KUTIPAN SUMBER:
Engkaulah Murobbiku




ahad, 14 mei 2017
“Assalamualaykum”
“Wa alaikum salam”
“Bapak”
“Iya nduk”

“Nduk?” kataku bertanya tanya. Seolah tak percaya dengan balasan WA beliau.
Entahlah.. Ada kegalauan yang memuncak mana kala teringat satu bulan lagi beliau akan pergi meninggalkan kami. Aku tak bisa membendung perasaanku bahwa aku sangat kehilangan sosok seperti beliau.
“Ustadz, kapan kapan kalau ada waktu bolehkah saya ngobrol sama ustadz?”
“Boleh”

Hari senin yang ku tunggu (15 mei 17). Ternyata bapak Hasan datang bersama Hilvi putri sulung beliau. Gadis cantik, kelas 4 SD ini terlihat lebih tinggi, terakhir kita ketemu setahun yang lalu saat dia masih kelas 3 SD. Jarinya lentik, kulitnya putih dan cara berjalannya persis seperti bapak Hasan.
Senang rasanya karena akhirnya aku juga bisa bermain dengan Hilvi, bercanda, murojaah dan ngisengin anak ini. Meskipun ini juga tak bisa menghilangkan kesedihanku. Tapi cukup menghiburku!

selasa, 16 mei 17
“Nanti ya Nur” kata bapak Hasan setelah aku menunggu di kantor. Tapi ternyata malah ada tamu. Aku lalu sengaja mengajak Hilvi jalan jalan. Karena, selain besok dia harus pulang, juga untuk menghilangkan nervous ku sebelum menghadap beliau.
Sesaat sekembalinya dari jalan jalan, aku mondar mandir di depan kantor. Sembari membereskan perpustakaan karena ruangan ini akan dipakai bapak dan Hilvi bermalam. Terlihat senyum bapak saat aku mengintip malu malu di antara pintu perpustakaan dan kantor yang memang berdekatan.
“Ustadz, bolehkah saya masuk?” tanyaku malu malu.
“Boleh, sini” kata bapak Hasan sambil memposisikan diri di meja sebelah timur, menghadap pintu. Sedangkan aku di meja ustadzah Ria menghadap kedalam.
“Ustadz benarkah ustadz mau resign?” tanyaku tak dapat membendung air mataku.
Bapak lalu bercerita banyak mengapa beliau resign.
“Ustadz, maafkan saya, karena selama ini mengira ustadz adalah orang yang cuek. Tapi ternyata ustadz adalah orang yang paling memanusiakan manusia”
“Maafkan saya karena saya sempat su’udhon sama ustadz”
Air mataku semakin tak terbendung. Air mata yang sudah seminggu menganak sungai membanjiri pelupuk mataku.

ENTRI TERLAMPIR:
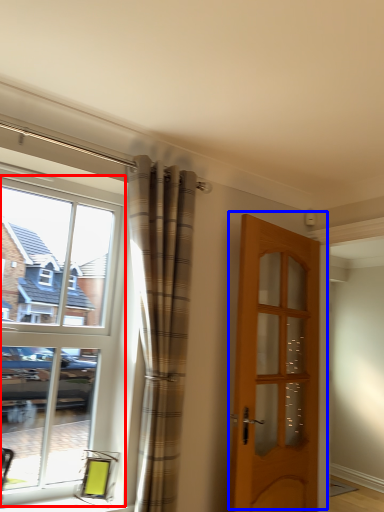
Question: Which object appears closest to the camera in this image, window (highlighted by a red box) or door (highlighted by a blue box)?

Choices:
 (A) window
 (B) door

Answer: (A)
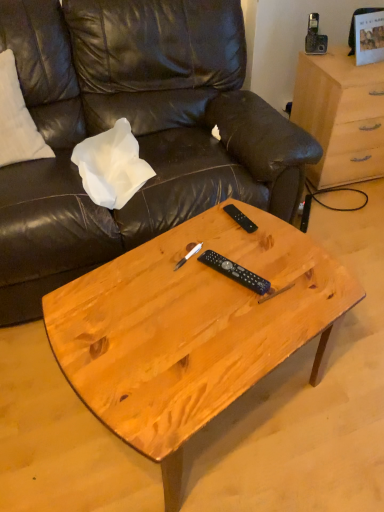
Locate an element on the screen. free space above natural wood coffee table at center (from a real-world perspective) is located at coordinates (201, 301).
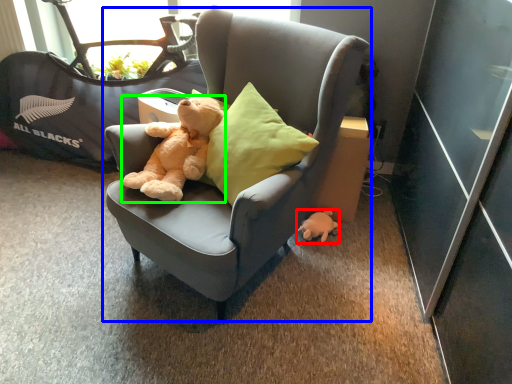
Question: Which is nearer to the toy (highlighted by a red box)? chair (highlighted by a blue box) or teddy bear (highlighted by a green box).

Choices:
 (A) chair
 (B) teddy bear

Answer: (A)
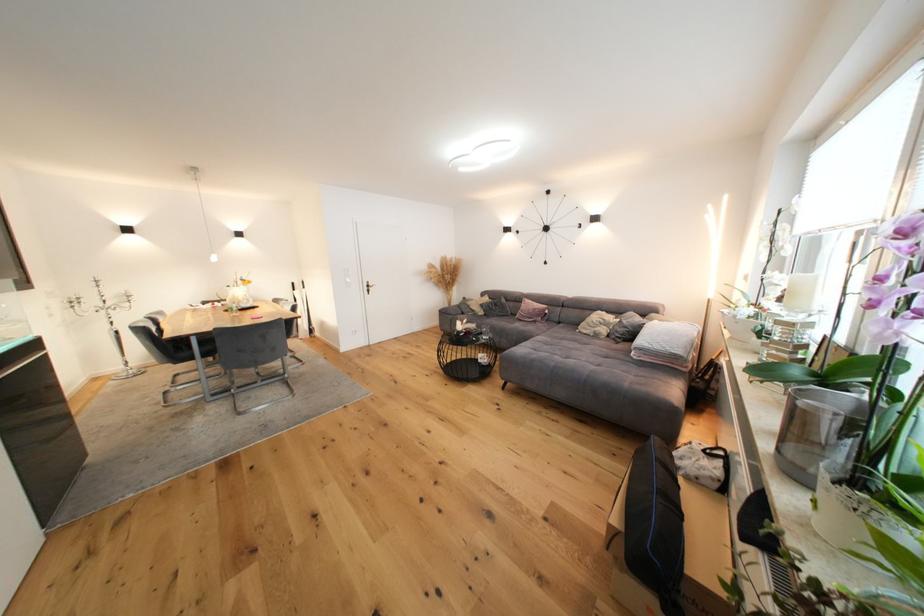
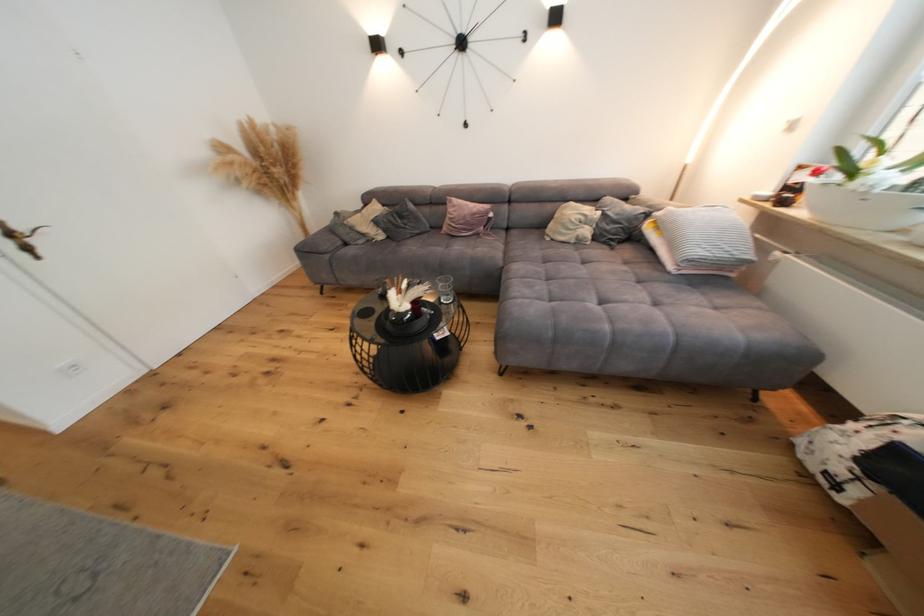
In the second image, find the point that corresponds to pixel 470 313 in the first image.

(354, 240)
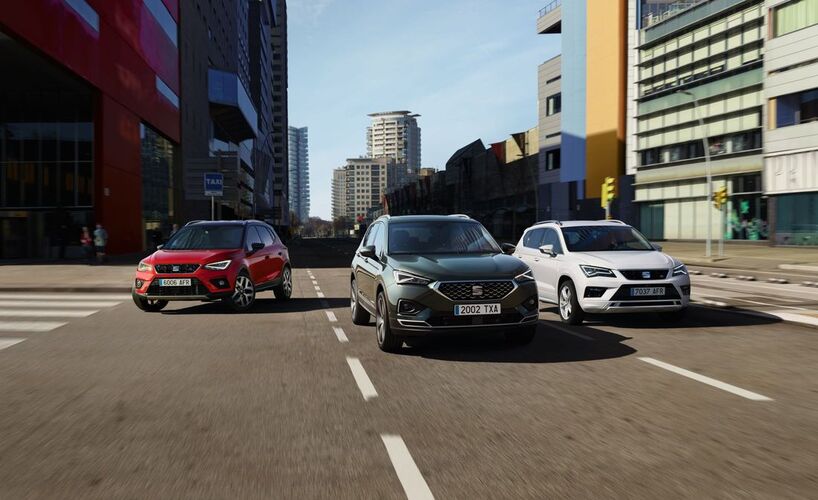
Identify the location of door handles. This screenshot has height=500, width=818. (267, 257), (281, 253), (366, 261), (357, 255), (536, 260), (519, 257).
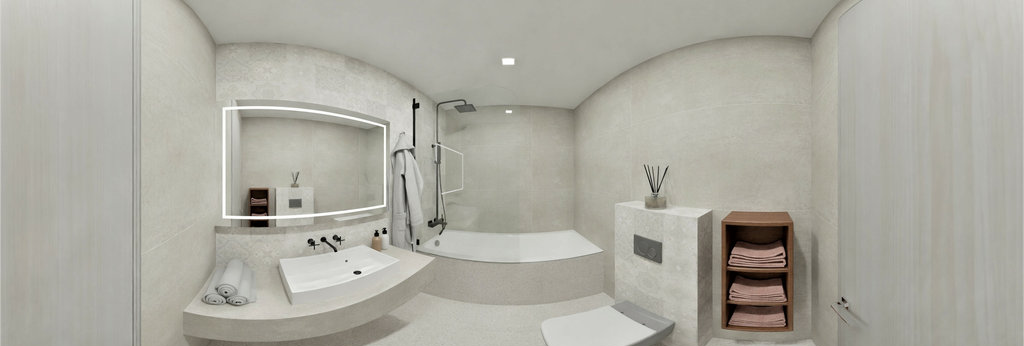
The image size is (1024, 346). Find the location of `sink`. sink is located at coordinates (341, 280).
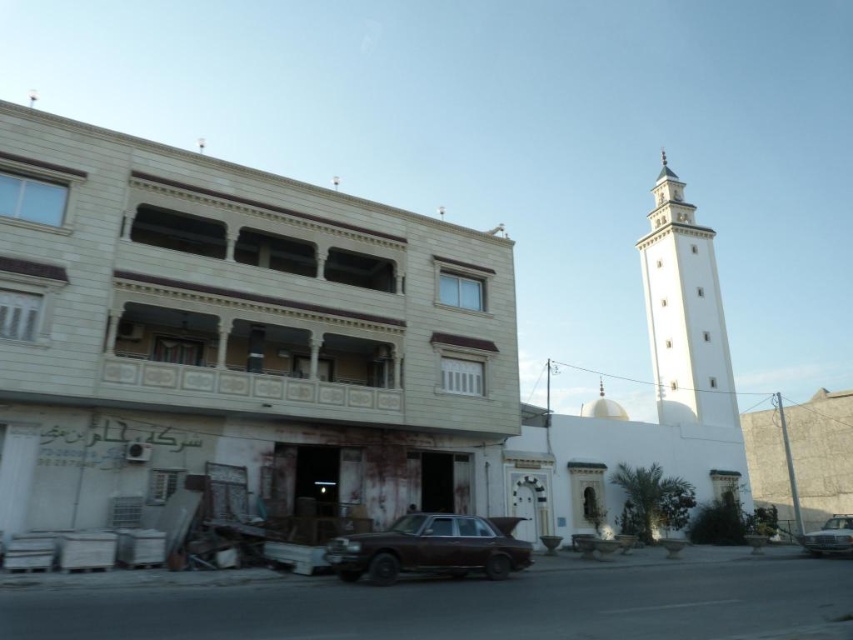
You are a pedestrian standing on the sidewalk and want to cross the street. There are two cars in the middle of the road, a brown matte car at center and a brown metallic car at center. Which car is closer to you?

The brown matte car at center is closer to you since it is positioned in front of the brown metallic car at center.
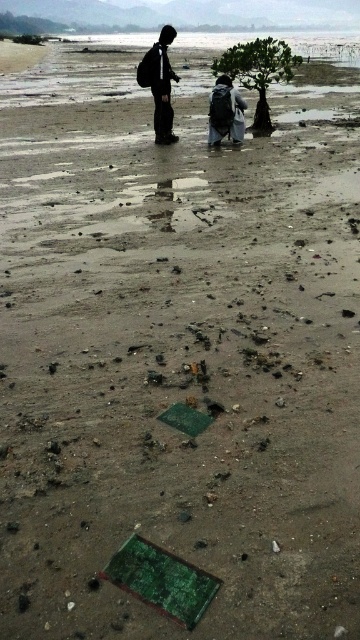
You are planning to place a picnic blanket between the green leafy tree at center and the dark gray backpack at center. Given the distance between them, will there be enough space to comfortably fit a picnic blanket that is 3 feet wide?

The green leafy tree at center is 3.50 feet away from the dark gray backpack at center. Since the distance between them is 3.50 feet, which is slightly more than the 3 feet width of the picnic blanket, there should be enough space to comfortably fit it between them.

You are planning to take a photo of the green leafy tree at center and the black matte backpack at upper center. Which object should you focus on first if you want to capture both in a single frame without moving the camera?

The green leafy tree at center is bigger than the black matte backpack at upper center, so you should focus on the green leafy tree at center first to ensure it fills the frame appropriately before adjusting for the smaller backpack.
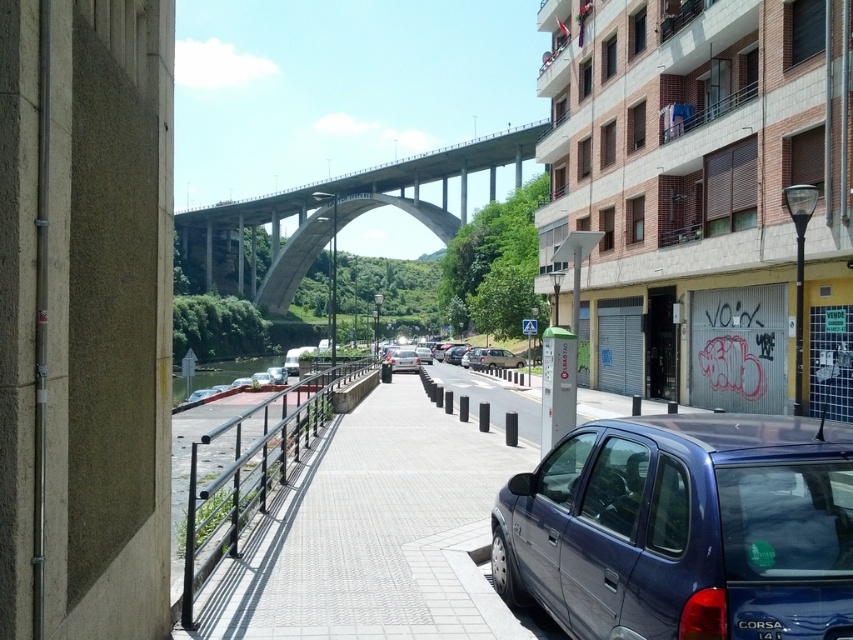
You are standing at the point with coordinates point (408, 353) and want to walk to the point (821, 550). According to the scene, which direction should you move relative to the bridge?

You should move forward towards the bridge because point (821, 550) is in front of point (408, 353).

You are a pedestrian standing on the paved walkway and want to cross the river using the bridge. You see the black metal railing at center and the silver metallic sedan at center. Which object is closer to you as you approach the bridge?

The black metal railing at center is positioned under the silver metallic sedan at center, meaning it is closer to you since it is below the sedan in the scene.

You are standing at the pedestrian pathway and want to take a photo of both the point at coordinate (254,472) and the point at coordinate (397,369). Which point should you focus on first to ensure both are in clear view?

DAFTAR TUGAS:
1. Dalam cerita tentang bapak Hasan, siapa yang datang bersama beliau pada hari Senin, 15 Mei?
2. Teruskan cerita tentang bapak Hasan mulai dari kalimat sesudah kalimat terakhirnya.
Entri-entri tersebut merupakan bahan tersendiri yang terpisah dari cerita tentang bapak Hasan.

JAWABAN PER TUGAS:
1. Hilvi, putri sulung beliau.

2.
Kami lalu ngobrol. Dari obrolan itu banyak pesan yang beliau sampaikan. Cerita cerita yang mengandung hikmah. Ya Robb.. Aku masih tak percaya kalau beliau benar benar mau resign.
Ada yang beberapa pesan yang aku garis bawahi...
Yang pertama adalah belajar ilmu komunikasi, latihan ngomong. Seperti pesan yang pernah di sampaikan ustadz Sholihun pada saat ke Srunen yang terakhir kali 4 tahun yang lalu dan beliau tegaskan lagi pada saat pamitan balik ke Gresik.
Ya Robb... Pesan itu terulang. Aku menyadari hal ini, bahwa aku masih sangat perlu belajar komunikasi.
“Tidak semua bisa di ungkapkan dengan tulisan Nur” kata bapak hasan waktu itu. Yang mengingatkanku pada pesan bu Shinta Yudisia dalam agenda Silawil FLP Jatim di Sidoarjo 2 tahun yang lalu. kurang lebih sama seperti itu.
Aku menyadari hal ini. Bagaimana acap kali aku bertemu dengan beliau, ada rasa takut (karena pekerjaan yang belum beres) rasa malu dan takut karena kekurangan pada kepribadian, minder dan segudang perasaan was was lainnya.
Aaah... Jangankan sama bapak Hasan, aku di rumah juga sama. Aku tak bisa mengungkapkan apa yang aku rasakan, apa yang aku inginkan sering tak tersampaikan pada orang orang rumah. Hingga semua hanya mengendap dalam buku diary ku. Entahlah...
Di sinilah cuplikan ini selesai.